Allegations that Pacific Gas and Electric Co. systematically broke gas safety rules and falsified records for years could compound a set of recent problems at the utility company, including an ongoing probation violation inquiry and the parent company's suffering stock price.

The California Public Utilities Commission recently alleged that Pacific Gas and Electric, or PG&E, falsified tens of thousands of gas safety records over 2012-2017. While the CPUC's formal investigation into the allegations is just beginning, a commission staff inquiry found that PG&E did not have adequate staff to keep up with excavator requests for information on where exactly the utility's gas lines were but pressured locators to alter their records to make it appear that the company had been responding to the requests on time.

The CPUC is investigating both the record-keeping falsification allegations and the issues with PG&E's timely response to requests to locate underground infrastructure. The commission's order opening the investigation noted that both issues could constitute "serious" violations of the law.

PG&E is already on probation after receiving six felony criminal convictions — for violating pipeline safety laws and obstructing a related investigation — related to the company's deadly 2010 gas pipeline explosion in San Bruno, Calif. In sentencing the utility in 2017, the U.S. District Court for the Northern District of California said that as a condition of that five-year probation, "PG&E shall not commit another federal, state, or local crime."

The Utility Reform Network, or TURN, which advocates for ratepayers in California, expressed outrage that the utility may have further violated state gas safety rules.

"It's shocking to realize that in the wake of the San Bruno explosion, in which PG&E needlessly caused eight deaths, PG&E simply continued lying to authorities about pipeline safety practices, especially considering that PG&E, a convicted felon, is on probation for that same crime," TURN spokeswoman Mindy Spatt said in a Dec. 17 email. "Consumers who live every day with the fear of PG&E's negligence and incompetence are looking to both the CPUC and the federal court to do more to prevent PG&E from continuing its criminal ways and hold management accountable for these inexplicably risky policies."

"We're committed to accurate and thorough reporting and record-keeping, and we didn't live up to that commitment in this case," PG&E said in an emailed statement Dec. 15. "Once that became apparent, we took and continue to take additional actions to meet the regulatory standards related to our locate and mark record-keeping."

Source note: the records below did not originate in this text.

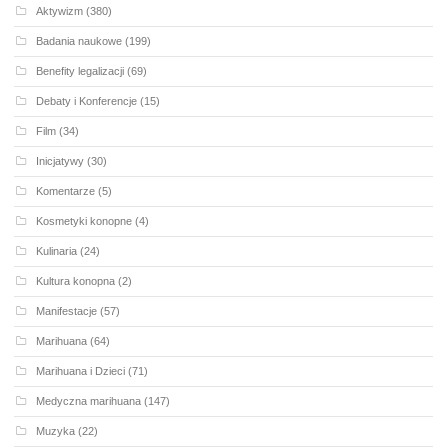
Aktywizm
(380)
Badania naukowe
(199)
Benefity legalizacji
(69)
Debaty i Konferencje
(15)
Film
(34)
Inicjatywy
(30)
Komentarze
(5)
Kosmetyki konopne
(4)
Kulinaria
(24)
Kultura konopna
(2)
Manifestacje
(57)
Marihuana
(64)
Marihuana i Dzieci
(71)
Medyczna marihuana
(147)
Muzyka
(22)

The district court in November asked PG&E to comment on whether any of the 2017 judgment's terms "might be implicated were any wildfire started by reckless operation or maintenance of PG&E power lines" related to the highly destructive Camp Fire in November. The court in early December also asked the California attorney general to weigh in on "the extent to which, if at all, the reckless operation or maintenance of PG&E power lines would constitute a crime under California law."

Parent company PG&E Corp.'s stock suffered on the heels of the CPUC's Dec. 14 investigation announcement. Having closed Dec. 14 at $26.01, the shares finished the day Dec. 17 at $24.44, a drop of 6.04%.

PG&E Corp.'s shares were already struggling to recover from investor concerns that the utility's infrastructure was at fault in the Camp Fire. As recently as Nov. 7, PG&E Corp.'s shares were at $48.80, but the stock price slid Nov. 15 to $17.74.

An investigation is ongoing into the fire's cause, but Pacific Gas and Electric has submitted multiple reports of line outages near the Camp Fire in Northern California around the time the fire began.